Distributed tracing works like this. Let’s say we are recording a transaction. The whole recording of it involves several services.
A transaction involves passing the data through the 3 services.
Jaeger will record the time taken for each step as well as the return status. But, of course, if we record every single request path step, we will record a lot of data, most probably more than the system is generating. For this, a nice strategy is to sample the traffic, which it does. A span represents a logical unit of work in Jaeger that has an operation name, the start time of the operation, and the duration. A trace consists of spans.

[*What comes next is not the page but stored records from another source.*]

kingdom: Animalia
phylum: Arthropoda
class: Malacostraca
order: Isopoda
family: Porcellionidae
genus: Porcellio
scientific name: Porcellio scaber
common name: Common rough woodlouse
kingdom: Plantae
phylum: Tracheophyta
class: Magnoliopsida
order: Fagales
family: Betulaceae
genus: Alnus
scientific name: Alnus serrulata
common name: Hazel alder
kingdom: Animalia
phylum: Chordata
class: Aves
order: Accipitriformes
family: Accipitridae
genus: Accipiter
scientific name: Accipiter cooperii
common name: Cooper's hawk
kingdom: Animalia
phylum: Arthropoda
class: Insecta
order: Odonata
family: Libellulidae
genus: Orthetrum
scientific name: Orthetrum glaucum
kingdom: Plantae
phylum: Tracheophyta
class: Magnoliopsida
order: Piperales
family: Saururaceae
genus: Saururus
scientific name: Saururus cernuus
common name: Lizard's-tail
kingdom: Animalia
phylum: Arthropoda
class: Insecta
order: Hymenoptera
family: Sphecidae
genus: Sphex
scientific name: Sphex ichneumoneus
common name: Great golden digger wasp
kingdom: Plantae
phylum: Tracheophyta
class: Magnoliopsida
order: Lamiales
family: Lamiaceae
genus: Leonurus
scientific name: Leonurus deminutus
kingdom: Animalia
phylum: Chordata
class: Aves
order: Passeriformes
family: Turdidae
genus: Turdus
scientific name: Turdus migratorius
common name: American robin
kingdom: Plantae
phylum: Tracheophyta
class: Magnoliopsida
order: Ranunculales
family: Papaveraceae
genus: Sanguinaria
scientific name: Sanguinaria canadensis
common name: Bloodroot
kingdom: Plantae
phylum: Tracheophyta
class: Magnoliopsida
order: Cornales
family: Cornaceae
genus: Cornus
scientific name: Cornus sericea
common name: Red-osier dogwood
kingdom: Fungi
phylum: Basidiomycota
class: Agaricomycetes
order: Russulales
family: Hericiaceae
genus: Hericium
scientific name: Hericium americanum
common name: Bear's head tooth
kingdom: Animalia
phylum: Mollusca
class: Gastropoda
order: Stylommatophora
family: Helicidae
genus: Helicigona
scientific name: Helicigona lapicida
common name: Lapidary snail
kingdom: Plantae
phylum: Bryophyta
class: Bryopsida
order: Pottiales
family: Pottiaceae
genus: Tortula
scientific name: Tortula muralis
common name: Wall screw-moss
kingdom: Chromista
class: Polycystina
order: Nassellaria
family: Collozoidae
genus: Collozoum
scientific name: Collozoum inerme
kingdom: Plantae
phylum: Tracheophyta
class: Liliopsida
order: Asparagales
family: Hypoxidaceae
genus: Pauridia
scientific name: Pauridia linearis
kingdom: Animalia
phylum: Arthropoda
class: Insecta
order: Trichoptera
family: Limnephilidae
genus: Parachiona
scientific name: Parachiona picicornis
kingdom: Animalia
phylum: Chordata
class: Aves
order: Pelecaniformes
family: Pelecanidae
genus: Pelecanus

Jaeger’s predecessor is Merckx, which worked great for a monolith. It stored tracing data as blocks, and users could query the data. It also shipped with a UI for visualizations. It traced calls to other services, databases, and Redis queries but could not go one level deeper, lacking distributed context propagation. Also, data was stored in global states.
Uber began developing a network multiplexing and framing protocol for RPC called Tchannel. Tracing was specified in the protocol. Since they did not know tracing well then, they integrated with Zipkin. They had tchannel clients sending data to a collector which sent data to a Riak/Solr backend and they used Zipkin for UI and query. Since the backend experienced scaling problems, they switched to Cassandra, a db they had experience with. Clients implemented the OpenTracing API from the start.
Zipkin was good but lacked good instrumentation outside of Java/Scala and had a fixed strategy. Jaeger implemented a responsive sampling strategy. By now it had its own query service and UI, with the first versions still using tchannel. Later on, reporting was done via UDP.
Jaeger at first had its own set of client libraries for instrumentation but now these have been deprecated and OpenTelemetry libraries are recommended instead.
The all-in-one version includes jaeger-collector, jaeger-query, and jaeger-agent.